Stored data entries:
——————————

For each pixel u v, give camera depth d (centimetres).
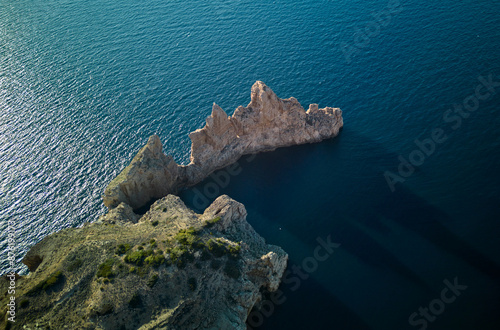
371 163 10938
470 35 13975
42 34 17412
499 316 7600
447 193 9906
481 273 8300
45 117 13175
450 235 9044
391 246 9031
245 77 13962
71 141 12250
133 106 13325
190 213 9262
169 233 8525
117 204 10138
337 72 13650
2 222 10219
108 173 11206
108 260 7900
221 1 18138
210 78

——————————

* [WHAT THIS TASK INVOLVES]
From the first line to the last, return the records exactly and leave the pictures behind.

* [TASK OUTPUT]
For each pixel u v, give camera depth d (centimetres).
371 163 10938
470 35 13975
42 34 17412
499 316 7600
447 193 9906
481 273 8300
45 117 13175
450 235 9044
391 246 9031
245 77 13962
71 141 12250
133 106 13325
190 213 9262
169 233 8525
117 204 10138
337 72 13650
2 222 10219
108 173 11206
108 260 7900
221 1 18138
210 78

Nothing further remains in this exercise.